Ken Silverman (born November 1, 1975) is an American game programmer, best known for writing the Build engine. It was most notably utilized by Duke Nukem 3D, Shadow Warrior, Blood, and more than a dozen other games in the mid- to late-1990s.

Once considered the primary rival of John Carmack (later succeeded by Tim Sweeney), Silverman started work on the Build engine sometime before his first semester at Brown University in 1993, under a contract with Apogee Software. In the wake of Duke Nukem 3D and other Build engine games, Silverman left the commercial game industry.

Silverman has been CTO and co-founder of Ardfry Imaging, LLC responsible for the PNG Compression tool PNGOUT. He is the founder and Chief Computer Scientist of VOXON, makers of a 3D volumetric display system.

== Projects ==

=== Ken's Labyrinth ===

Ken's Labyrinth is a first-person shooter video game coded by Silverman. It was originally released in 1993 as shareware by Epic MegaGames. The source code to the project and even older versions can now be found on Silverman's website.

=== Build engine ===

The Build engine is a first-person shooter engine created by Ken Silverman for 3D Realms from 1993 to 1996. The engine was used in a number of popular games of the era, and its source code was released on June 20, 2000. Shortly after the Duke Nukem 3D source code was released in 2003, Silverman added the Polymost renderer to the Build engine. From 2006 to 2011 he prototyped a successor to the engine, titled Build2. He released his drafts for the engine on March 7, 2018.

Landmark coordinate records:
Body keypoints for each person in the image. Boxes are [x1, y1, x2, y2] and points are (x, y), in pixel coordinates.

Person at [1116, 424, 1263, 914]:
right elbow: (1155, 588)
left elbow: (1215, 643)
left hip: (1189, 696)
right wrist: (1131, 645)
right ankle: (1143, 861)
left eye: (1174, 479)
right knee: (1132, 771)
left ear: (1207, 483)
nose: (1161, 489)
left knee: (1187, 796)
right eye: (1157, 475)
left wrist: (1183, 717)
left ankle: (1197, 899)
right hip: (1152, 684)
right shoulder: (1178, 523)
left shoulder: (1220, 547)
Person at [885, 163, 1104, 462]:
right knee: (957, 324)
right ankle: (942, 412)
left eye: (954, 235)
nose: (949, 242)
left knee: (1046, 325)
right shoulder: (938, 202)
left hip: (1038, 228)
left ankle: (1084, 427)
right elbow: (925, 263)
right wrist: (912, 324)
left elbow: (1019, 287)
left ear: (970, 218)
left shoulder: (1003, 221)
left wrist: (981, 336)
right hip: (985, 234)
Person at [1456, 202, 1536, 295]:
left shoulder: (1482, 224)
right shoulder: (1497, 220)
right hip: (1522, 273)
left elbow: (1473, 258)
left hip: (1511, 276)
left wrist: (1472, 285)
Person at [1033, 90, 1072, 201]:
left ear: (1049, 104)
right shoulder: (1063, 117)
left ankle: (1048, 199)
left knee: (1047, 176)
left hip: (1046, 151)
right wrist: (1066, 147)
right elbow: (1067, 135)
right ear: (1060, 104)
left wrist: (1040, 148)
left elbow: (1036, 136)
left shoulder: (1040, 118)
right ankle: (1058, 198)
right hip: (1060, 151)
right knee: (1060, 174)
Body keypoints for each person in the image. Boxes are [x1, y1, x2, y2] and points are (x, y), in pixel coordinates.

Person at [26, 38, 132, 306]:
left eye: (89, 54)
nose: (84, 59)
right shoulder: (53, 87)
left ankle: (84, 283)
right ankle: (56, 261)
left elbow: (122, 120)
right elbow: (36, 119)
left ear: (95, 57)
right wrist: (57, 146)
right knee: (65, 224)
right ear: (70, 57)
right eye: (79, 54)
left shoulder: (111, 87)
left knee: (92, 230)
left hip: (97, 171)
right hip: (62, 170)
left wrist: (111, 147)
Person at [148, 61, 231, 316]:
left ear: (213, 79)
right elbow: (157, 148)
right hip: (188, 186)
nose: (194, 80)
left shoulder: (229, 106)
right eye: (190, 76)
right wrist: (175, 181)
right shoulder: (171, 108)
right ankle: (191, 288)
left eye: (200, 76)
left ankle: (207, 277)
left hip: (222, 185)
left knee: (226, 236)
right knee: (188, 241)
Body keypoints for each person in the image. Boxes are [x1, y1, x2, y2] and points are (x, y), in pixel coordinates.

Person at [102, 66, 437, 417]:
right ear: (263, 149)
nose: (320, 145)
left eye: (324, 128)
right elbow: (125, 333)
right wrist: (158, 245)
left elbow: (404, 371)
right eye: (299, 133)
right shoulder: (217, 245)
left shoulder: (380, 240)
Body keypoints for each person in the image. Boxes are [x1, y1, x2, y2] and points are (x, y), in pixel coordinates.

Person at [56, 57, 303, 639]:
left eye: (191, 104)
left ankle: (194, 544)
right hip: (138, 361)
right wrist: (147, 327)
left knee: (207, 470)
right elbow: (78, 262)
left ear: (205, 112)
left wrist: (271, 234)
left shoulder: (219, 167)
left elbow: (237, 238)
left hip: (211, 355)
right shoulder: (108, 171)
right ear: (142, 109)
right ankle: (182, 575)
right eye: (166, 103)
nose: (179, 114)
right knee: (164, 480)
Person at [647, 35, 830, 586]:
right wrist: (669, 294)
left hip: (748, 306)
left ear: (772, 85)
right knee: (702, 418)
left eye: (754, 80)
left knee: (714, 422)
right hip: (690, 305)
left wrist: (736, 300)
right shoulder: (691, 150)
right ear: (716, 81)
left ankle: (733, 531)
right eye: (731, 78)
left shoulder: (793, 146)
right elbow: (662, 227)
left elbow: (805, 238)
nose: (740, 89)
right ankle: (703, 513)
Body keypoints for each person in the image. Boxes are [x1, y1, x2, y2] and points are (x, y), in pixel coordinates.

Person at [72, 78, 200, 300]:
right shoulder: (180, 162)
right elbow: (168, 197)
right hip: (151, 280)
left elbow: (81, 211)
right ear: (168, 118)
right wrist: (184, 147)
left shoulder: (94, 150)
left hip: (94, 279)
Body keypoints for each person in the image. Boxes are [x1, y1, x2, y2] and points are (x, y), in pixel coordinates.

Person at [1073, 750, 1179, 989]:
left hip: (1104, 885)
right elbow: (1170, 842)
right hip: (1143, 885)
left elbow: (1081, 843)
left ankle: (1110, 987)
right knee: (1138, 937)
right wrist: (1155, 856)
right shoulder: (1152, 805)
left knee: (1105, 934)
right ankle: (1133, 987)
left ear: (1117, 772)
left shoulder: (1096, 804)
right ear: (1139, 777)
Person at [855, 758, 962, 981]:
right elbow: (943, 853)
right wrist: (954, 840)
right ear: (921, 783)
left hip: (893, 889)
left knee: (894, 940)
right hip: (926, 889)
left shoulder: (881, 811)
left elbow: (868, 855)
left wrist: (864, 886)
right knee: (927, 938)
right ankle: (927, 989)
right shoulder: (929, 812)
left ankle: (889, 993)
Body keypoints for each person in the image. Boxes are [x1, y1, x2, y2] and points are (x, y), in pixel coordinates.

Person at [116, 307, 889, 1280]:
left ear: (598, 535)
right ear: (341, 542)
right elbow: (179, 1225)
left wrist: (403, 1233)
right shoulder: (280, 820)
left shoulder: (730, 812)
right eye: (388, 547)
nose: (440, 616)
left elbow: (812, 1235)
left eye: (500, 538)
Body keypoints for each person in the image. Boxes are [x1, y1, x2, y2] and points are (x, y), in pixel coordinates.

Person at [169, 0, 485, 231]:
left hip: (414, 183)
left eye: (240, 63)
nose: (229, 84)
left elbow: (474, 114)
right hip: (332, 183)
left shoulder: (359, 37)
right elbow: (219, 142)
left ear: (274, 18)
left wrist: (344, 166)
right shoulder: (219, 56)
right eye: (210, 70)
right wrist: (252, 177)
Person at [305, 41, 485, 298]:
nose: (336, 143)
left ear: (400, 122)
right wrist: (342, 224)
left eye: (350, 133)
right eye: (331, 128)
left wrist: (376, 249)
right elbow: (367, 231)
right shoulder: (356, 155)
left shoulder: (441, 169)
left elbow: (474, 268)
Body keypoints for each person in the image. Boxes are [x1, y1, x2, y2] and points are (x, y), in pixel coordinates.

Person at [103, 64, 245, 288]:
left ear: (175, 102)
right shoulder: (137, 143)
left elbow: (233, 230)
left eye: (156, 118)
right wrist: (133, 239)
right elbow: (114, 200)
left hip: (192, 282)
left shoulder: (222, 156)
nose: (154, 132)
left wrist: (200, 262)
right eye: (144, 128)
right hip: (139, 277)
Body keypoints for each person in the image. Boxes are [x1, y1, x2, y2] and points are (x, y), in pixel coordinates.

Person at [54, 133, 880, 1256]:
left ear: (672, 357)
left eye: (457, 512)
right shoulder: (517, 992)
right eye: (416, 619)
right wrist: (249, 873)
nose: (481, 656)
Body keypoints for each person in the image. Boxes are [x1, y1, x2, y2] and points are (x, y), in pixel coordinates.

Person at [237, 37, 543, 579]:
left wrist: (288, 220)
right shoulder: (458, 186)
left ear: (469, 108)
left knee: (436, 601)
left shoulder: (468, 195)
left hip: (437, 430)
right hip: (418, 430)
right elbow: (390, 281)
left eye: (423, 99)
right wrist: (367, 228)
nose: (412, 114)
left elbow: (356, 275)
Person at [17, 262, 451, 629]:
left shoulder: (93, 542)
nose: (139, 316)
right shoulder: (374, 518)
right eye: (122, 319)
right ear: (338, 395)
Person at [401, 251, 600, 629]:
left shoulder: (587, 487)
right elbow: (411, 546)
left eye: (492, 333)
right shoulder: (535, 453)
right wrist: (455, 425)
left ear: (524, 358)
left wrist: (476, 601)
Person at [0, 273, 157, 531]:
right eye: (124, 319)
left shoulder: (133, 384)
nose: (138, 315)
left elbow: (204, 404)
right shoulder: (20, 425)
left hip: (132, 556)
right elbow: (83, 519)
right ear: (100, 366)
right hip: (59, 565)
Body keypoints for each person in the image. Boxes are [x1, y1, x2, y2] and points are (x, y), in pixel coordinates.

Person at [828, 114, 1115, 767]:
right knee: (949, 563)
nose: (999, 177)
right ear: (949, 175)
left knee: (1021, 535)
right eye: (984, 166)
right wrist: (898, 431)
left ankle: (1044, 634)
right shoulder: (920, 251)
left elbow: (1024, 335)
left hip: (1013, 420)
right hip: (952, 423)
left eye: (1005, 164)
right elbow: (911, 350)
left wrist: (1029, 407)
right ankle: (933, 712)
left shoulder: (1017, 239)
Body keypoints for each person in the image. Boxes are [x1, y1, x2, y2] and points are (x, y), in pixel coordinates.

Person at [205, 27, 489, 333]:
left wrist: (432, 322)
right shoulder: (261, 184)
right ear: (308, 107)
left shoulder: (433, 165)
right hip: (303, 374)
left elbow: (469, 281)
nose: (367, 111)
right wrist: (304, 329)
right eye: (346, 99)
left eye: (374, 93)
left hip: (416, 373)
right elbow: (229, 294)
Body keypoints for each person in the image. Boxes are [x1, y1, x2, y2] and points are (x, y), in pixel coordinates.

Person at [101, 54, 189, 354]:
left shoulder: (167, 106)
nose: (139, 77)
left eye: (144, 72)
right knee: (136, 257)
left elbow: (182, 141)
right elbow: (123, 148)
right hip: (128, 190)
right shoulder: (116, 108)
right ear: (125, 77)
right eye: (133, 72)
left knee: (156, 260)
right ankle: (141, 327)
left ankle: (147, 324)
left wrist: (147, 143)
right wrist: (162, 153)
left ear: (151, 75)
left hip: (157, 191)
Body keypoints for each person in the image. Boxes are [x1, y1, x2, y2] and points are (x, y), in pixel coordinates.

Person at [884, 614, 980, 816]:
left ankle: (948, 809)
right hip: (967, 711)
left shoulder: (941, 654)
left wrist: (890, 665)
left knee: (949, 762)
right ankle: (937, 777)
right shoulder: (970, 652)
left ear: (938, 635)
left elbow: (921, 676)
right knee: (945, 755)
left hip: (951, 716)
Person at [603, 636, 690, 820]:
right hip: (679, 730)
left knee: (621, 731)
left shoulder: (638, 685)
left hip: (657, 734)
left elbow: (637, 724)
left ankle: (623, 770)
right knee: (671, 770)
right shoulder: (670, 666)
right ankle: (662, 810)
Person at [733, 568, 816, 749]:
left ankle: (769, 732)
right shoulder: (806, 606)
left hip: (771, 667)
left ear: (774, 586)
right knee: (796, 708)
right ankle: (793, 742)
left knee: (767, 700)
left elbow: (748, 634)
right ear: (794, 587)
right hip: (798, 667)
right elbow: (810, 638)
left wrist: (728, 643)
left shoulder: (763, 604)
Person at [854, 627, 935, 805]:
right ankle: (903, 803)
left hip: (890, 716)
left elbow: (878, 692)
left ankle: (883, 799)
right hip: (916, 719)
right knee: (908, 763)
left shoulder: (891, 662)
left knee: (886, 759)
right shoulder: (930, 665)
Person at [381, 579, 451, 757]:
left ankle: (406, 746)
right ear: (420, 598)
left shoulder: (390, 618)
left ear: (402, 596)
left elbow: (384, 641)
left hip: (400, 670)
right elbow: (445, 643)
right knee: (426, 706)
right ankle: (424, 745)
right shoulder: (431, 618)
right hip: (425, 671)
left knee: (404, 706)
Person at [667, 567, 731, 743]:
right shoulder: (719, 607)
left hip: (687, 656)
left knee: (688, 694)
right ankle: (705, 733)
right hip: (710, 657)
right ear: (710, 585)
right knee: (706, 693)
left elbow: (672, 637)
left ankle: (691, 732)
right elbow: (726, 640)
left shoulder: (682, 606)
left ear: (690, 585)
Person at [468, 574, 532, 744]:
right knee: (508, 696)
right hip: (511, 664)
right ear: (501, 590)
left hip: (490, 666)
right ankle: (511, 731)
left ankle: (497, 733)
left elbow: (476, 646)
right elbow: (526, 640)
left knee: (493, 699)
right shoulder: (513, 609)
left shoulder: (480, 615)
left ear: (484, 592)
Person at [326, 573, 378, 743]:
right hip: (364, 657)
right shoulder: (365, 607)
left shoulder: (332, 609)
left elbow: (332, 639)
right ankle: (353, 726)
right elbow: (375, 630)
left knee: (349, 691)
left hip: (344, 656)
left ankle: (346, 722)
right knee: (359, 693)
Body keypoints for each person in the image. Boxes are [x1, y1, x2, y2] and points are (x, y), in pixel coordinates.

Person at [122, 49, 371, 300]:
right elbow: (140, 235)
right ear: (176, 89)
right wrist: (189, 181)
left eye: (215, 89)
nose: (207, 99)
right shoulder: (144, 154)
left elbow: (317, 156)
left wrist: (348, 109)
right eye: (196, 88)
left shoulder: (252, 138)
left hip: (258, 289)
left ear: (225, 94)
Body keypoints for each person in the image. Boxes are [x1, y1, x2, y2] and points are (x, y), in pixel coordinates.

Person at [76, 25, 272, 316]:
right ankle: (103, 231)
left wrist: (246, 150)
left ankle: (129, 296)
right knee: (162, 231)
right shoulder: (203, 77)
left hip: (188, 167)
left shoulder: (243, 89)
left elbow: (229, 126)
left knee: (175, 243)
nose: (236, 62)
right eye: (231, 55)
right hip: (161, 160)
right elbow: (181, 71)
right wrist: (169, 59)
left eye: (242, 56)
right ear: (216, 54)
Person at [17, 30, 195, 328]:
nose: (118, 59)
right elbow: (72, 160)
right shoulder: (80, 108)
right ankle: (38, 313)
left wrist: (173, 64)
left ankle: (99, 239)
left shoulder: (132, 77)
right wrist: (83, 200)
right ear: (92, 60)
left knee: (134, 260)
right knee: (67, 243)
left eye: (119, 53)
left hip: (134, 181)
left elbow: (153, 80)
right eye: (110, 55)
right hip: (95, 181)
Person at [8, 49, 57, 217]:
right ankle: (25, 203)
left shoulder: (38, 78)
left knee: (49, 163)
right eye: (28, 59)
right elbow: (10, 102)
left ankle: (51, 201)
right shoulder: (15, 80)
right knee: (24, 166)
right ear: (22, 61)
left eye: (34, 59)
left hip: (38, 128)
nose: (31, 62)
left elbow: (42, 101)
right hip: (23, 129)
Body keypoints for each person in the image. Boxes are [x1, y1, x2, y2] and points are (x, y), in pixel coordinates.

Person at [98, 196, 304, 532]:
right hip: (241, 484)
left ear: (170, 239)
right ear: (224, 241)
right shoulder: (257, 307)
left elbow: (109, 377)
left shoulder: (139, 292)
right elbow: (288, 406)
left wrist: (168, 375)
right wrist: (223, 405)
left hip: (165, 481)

Activities —
• a. Echo the passage about Ken Silverman word for word, starting at "Ken Silverman (born" and ending at "mid- to late-1990s.".
• b. Proceed with the passage about Ken Silverman, picking up after its last sentence.
The landmark coordinate records can be set aside.

Task-by-task answers —
• a.
Ken Silverman (born November 1, 1975) is an American game programmer, best known for writing the Build engine. It was most notably utilized by Duke Nukem 3D, Shadow Warrior, Blood, and more than a dozen other games in the mid- to late-1990s.

• b.
=== Voxlap ===
In 2000, Silverman started work on Voxlap, a voxel-driven graphics engine. In addition to the engine, a Voxlap-powered tech demo was produced in cooperation with Tom Dobrowolski. Since 2003, development on the engine has been fairly static, the source code to the engine was released by Silverman in 2005, allowing commercial derivatives with permission. Ace of Spades, a 2011 online multiplayer shooter, was developed from the Voxlap engine.

=== Other projects ===
Other creations by Silverman include the ZIP file archiver KZIP, the EVALDRAW programming environment, and the PNG file-size optimizer PNGOUT. In 2006, a GUI-driven version of PNGOUT known as PNGOUTWin was released by Ardfry Imaging, a small company Silverman co-founded in 2005.

===Voxon Photonics===
In early 2013, Silverman joined Voxon Photonics as Chief Computer Scientist. His role is primarily that of programming the volumetric graphics engine for the Voxiebox, a swept surface volumetric display being described by Voxon as "the world's first holographic arcade game system". The Voxiebox is capable of generating points of light within a volume of space, and in doing so enables the creation of 3D multiplayer gaming experiences that can be viewed from any angle without special glasses.